Mes expériences en EHPAD auprès de résidents à des stades divers de la maladie m’ont amenée à faire avec ce qui est là, dans l’instant présent : capacités préservées, pensées inexprimables en mots mais potentiellement en gestes, en regards.

 

 

Atelier d’Art thérapie et Alzheimer : la “re-connaissance” de l’autre

La façon dont nous envisageons l’autre détermine le sens de notre relation : le considérer par ce qu’il est plutôt que par ce qu’il n’est plus permet d’initier des processus de « re-connaissance », de « re-construction ».

Dans les ateliers animés en UP, l’immobilité, les regards fixes semblent questionner :  “Que fais-je ici ?”. La question du sens se pose à chaque instant.

 

La médiation plastique (modelage, peinture, collage...) permet de s’exprimer autrement que par oral et donne à voir et à penser à l’art-thérapeute pour accompagner l’autre dans son propre cheminement, selon ses capacités. 

 

Je propose souvent en première intention un atelier avec des foulards disposés sur la table.  Ce jour-là Mme D., à peine assise, en attrape un, le déplie, l’enroule autour de ses épaules, comme toute personne souhaitant toucher une étoffe dont elle aime la couleur et la matière, ou une femme coquette soucieuse de porter un accessoire original qui la distingue.
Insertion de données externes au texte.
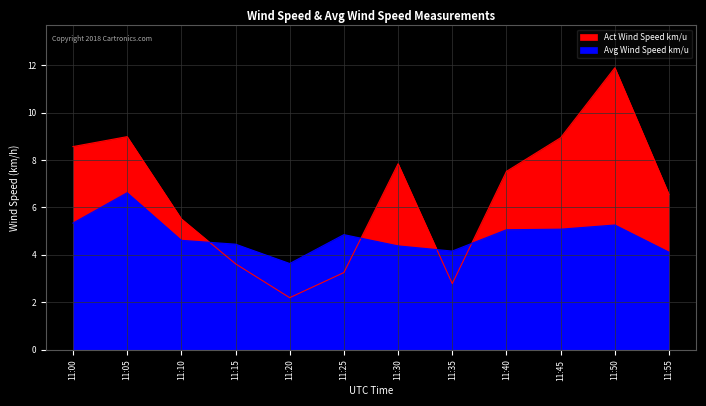

Count the number of data series in this chart.

2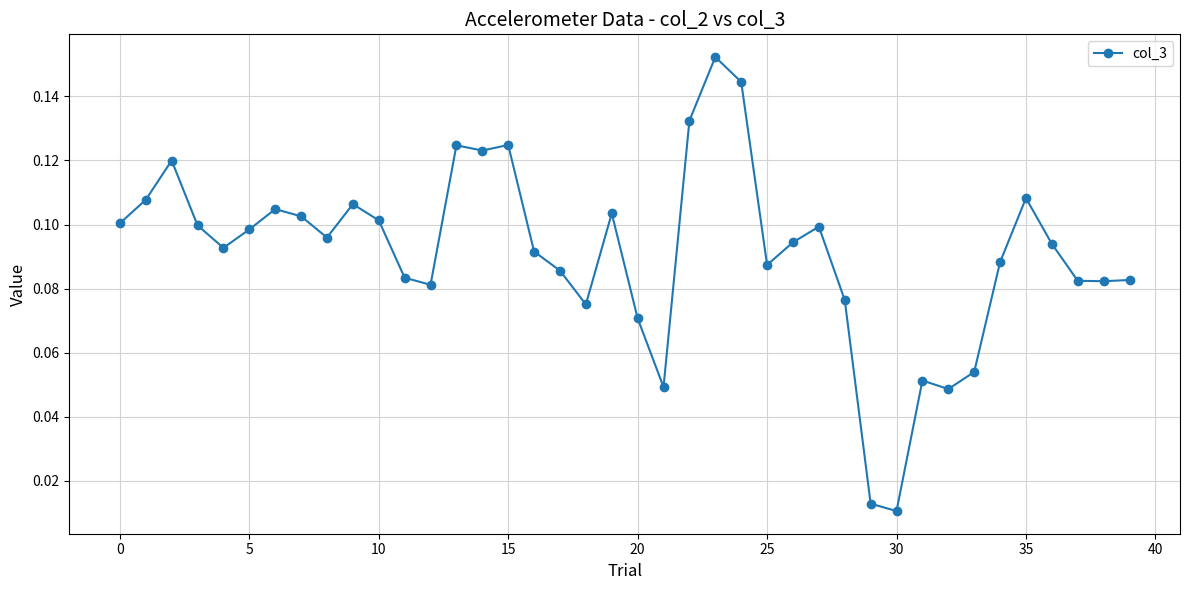

Count the number of data series in this chart.

1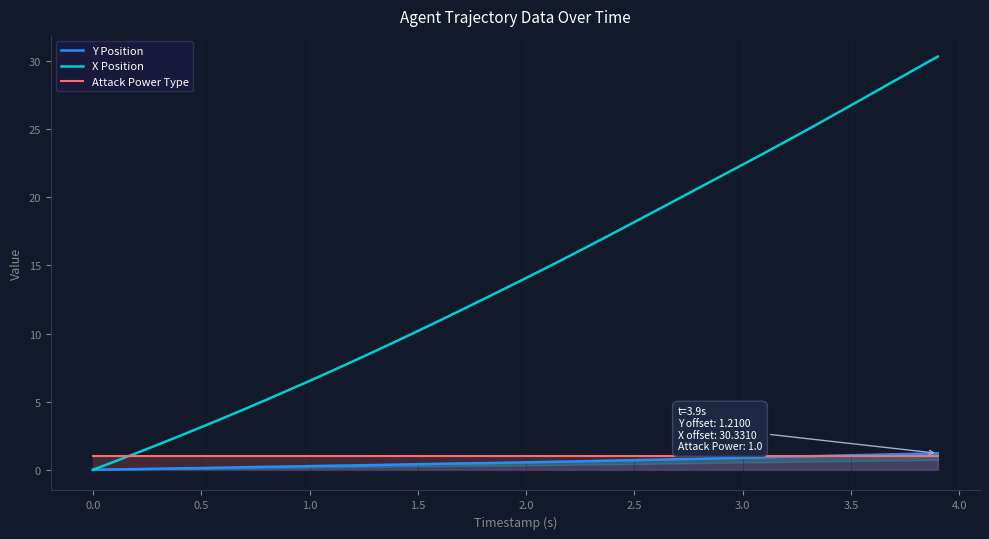

Count the number of categories in the chart.

40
Par la parole et par le geste, j’invite les participants à choisir un foulard, à le manipuler : petit à petit des regards s’allument, des sourires s’esquissent. Comme une forme de “re-connaissance”, de complicité ?  Puis des mains se tendent, saisissent et caressent le tissu. L’agitation ambiante se focalise sur les foulards. Des voix s’élèvent : “C’est doux, c’est de la soie ?” ; “Le bleu c’est ma couleur préférée !”.

Les matières souples, mates ou soyeuses, invitent à la sensorialité. En fin d’atelier Mme D. refuse de se séparer du foulard qu’elle a choisi ! 

Certes, tous ne manifestent pas la même implication, mais dans les regards que je croise, ça pétille, quelque chose se réveille !

Cette médiation, où le foulard sert de matériau au sens plastique, est vecteur de sensorialité, de valorisation, et tisse symboliquement des liens dans le groupe et avec l’art-thérapeute. 

 

 

Atelier d’Art thérapie et Alzheimer : un espace potentiel de reconstruction

 

Dans un autre registre plastique, le collage semble initier un travail psychique de construction. Ainsi, M.S. s’applique à sélectionner, déplacer, coller les carrés de papier multicolores mis à sa disposition. L’observation de ses mimiques, de ses gestes, donne à voir un processus de construction qui aurait du sens pour lui. Il aménage un espace, exprimant par le geste ce qu’il désire ou refuse. En fin d’atelier il s’exclame : « Là c’est collé, on a une attache ! ».

 

L’art-thérapie ouvre un espace où la personne souffrant d’Alzheimer peut s’affirmer, autant dans le désir que dans le refus. Dans l’échange (oral, visuel, gestuel), l’art-thérapeute vient en étayage pour soutenir, accompagner lorsque les difficultés praxiques ou de compréhension empêchent l’expression de la volonté. 

 

Isabelle Chevallier-Marchal

Art-thérapeute

 

*Cet article a fait l’objet d’une parution dans le hors-série ASH Alzheimer de mai 2021 sous le titre suivant : "L’atelier d’art-thérapie : espace de « re-connaissance » et de « re-construction".